Available data>

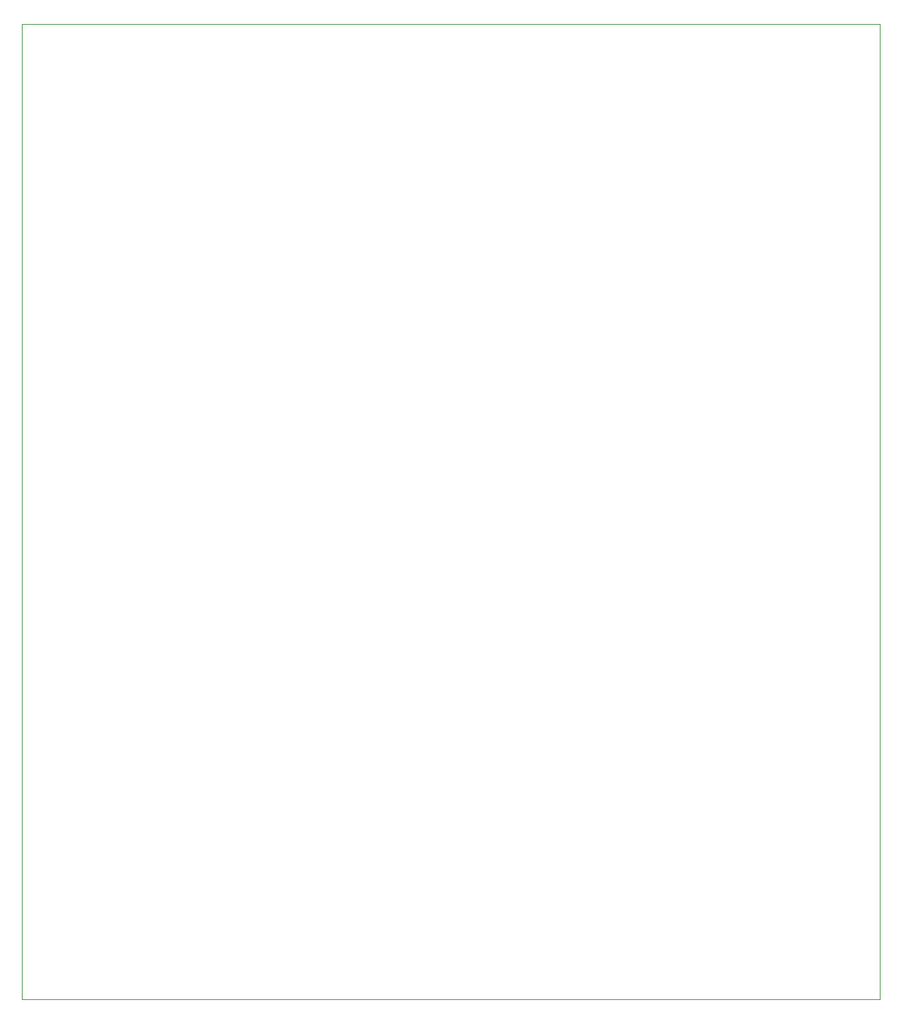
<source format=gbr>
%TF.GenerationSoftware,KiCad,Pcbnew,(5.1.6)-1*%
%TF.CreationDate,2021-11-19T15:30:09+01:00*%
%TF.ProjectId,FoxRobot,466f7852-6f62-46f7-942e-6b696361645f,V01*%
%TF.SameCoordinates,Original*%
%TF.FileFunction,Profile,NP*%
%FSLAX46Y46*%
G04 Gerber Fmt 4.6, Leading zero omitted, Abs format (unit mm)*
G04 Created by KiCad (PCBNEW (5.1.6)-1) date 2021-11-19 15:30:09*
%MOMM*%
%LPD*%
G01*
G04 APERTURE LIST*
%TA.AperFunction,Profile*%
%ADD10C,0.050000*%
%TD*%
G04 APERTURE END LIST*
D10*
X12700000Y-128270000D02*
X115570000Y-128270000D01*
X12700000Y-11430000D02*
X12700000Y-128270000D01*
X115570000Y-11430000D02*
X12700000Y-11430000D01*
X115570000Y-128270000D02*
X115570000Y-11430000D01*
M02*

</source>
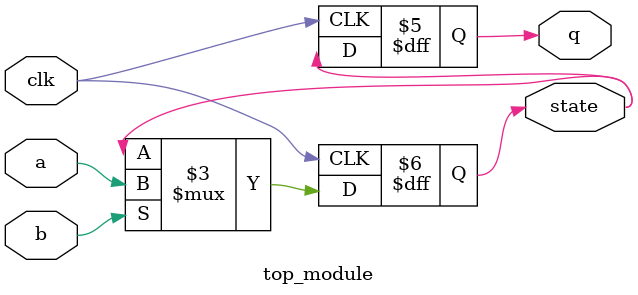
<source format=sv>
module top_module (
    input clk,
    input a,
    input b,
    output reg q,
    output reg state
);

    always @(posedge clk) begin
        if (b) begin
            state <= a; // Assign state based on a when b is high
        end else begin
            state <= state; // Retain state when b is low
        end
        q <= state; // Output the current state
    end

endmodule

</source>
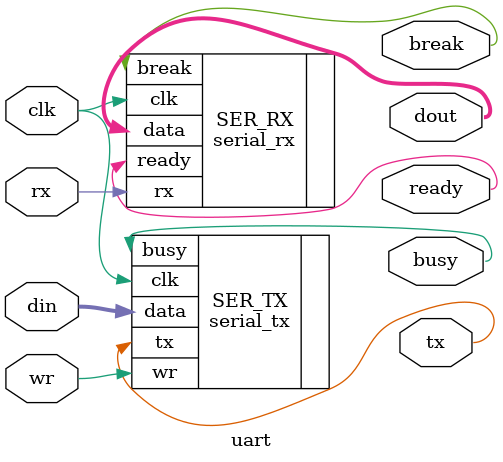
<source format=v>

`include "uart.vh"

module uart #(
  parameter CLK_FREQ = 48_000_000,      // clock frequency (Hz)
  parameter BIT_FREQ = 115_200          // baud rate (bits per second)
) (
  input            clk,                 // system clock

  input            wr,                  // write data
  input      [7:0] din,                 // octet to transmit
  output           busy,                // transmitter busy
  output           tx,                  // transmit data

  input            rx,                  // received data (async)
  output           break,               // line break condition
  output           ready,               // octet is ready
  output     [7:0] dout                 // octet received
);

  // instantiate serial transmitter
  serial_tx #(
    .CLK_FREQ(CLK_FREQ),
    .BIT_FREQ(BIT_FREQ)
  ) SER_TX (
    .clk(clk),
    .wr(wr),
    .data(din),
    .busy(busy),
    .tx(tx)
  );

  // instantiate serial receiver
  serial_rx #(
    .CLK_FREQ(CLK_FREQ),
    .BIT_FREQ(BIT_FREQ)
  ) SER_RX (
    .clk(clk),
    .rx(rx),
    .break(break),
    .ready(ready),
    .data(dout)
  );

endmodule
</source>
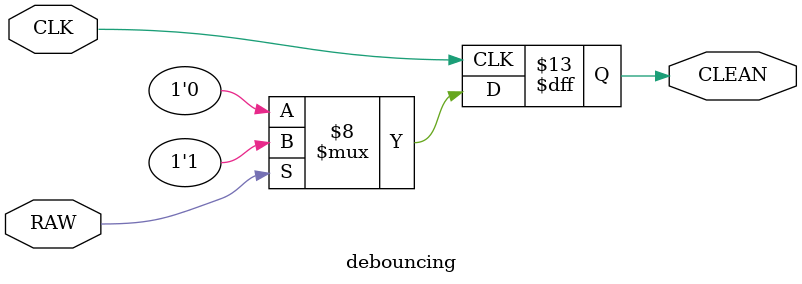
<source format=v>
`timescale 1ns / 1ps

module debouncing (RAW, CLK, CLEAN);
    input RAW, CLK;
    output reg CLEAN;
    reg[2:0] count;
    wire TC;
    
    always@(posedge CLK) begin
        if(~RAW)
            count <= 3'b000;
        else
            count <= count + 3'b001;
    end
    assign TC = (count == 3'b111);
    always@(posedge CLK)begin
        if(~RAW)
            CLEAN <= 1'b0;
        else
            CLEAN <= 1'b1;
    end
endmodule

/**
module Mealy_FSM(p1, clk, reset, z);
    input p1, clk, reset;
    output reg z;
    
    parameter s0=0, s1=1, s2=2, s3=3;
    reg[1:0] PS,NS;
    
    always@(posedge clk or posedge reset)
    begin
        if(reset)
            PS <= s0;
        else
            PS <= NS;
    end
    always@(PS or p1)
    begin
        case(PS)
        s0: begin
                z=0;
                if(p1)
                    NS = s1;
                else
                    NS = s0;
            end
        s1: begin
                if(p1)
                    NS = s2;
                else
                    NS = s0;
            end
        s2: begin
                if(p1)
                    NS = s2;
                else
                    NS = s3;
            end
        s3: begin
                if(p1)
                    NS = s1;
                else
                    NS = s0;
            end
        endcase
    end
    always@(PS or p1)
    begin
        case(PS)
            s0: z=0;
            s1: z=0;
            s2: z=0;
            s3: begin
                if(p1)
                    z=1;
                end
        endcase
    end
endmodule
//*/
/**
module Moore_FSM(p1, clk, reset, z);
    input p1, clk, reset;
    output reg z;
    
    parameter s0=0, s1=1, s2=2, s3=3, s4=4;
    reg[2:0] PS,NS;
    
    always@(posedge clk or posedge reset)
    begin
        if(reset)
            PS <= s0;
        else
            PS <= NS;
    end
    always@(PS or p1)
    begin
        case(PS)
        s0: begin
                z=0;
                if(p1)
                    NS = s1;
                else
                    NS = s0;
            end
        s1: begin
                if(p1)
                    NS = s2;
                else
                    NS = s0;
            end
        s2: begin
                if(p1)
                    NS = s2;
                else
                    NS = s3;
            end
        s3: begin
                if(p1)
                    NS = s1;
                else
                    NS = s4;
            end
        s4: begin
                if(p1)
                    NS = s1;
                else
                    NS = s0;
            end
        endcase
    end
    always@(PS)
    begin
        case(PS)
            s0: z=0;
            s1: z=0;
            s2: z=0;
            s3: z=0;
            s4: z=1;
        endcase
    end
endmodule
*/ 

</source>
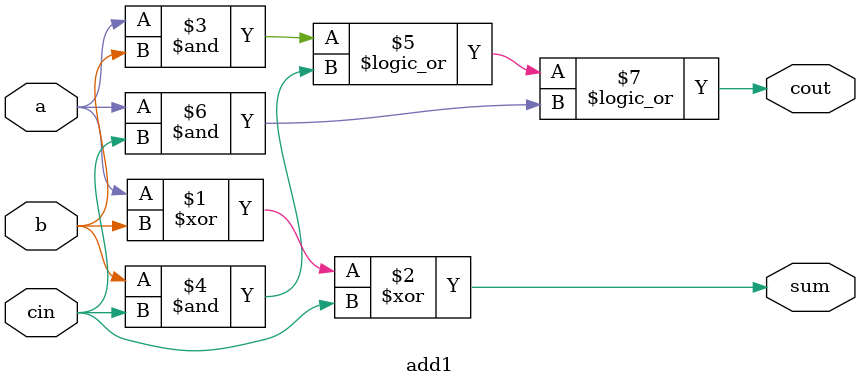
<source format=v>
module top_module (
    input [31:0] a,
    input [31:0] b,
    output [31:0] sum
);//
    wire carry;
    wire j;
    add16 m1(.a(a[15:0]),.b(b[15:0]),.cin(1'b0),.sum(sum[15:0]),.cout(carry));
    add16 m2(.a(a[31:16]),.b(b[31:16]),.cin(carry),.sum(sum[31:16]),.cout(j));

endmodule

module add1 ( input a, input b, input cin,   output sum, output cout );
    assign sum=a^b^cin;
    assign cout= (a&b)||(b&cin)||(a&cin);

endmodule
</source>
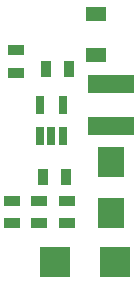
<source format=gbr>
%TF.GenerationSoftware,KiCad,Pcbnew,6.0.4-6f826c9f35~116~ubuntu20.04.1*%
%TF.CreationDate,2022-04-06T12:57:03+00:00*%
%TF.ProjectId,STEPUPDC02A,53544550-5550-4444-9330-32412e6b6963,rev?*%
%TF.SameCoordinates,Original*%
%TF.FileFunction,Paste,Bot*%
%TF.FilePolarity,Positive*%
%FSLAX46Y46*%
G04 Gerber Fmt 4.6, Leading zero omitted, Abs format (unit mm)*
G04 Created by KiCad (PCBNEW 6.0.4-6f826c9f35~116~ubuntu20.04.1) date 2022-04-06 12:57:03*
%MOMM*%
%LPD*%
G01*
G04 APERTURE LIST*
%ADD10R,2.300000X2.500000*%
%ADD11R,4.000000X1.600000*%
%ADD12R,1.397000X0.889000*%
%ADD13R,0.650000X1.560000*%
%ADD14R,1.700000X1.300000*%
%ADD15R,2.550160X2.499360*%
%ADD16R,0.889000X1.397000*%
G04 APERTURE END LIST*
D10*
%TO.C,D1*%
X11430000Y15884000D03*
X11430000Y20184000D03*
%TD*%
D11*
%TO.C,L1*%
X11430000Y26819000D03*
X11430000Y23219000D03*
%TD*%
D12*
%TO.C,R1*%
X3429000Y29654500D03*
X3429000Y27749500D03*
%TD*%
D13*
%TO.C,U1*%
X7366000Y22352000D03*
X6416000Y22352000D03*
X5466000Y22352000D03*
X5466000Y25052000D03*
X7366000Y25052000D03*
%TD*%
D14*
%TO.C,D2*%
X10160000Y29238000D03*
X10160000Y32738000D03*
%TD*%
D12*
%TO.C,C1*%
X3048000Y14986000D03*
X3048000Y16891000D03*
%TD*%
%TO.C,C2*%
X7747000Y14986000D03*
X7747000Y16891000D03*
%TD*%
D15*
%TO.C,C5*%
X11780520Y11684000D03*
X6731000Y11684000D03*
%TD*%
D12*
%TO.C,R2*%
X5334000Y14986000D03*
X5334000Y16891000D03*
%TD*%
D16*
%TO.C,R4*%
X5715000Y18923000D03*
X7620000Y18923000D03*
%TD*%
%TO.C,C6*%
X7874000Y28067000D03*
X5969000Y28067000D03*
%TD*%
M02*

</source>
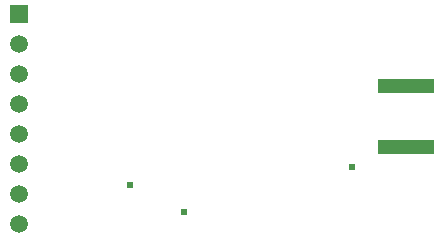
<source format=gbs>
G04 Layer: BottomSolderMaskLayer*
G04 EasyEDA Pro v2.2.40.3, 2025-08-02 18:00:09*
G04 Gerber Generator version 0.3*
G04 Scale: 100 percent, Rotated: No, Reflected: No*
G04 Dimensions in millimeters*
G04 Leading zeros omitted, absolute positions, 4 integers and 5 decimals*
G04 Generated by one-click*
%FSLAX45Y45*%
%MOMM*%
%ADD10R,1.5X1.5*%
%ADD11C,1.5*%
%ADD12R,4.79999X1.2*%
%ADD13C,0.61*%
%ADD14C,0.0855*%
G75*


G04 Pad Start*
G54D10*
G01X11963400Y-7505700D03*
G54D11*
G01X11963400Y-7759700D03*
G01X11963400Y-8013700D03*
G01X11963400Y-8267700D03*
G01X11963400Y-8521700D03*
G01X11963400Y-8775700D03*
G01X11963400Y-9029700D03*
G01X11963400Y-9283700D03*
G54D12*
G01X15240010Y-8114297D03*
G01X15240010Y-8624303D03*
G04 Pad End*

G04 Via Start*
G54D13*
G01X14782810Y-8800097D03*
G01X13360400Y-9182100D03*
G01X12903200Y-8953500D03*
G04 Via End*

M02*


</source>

Problem statement> Scan the records for lines that hold "FileFunction", and reproduce each one you find.

Exercise result>
%TF.FileFunction,Profile,NP*%
%TF.FileFunction,Paste,Bot*%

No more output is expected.